(Recorded data)
# # # #

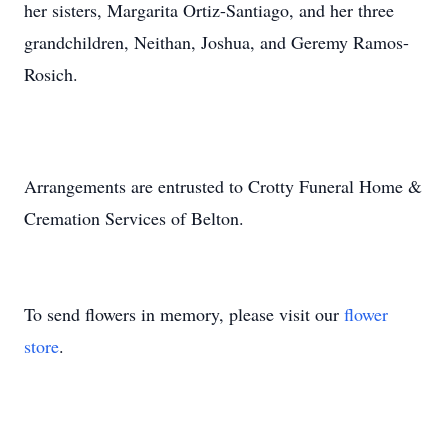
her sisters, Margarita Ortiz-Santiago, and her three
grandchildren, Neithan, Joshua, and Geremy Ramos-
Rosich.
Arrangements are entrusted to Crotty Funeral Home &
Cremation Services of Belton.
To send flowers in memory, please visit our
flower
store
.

# # # #

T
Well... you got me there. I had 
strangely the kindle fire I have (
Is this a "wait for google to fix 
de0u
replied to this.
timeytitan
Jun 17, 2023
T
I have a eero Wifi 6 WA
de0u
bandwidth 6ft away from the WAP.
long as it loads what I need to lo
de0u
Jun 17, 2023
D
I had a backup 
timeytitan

# # # #

## Work required
How many lines of the records contain the string "have"? Reply with the number alone.

## Worked solution
2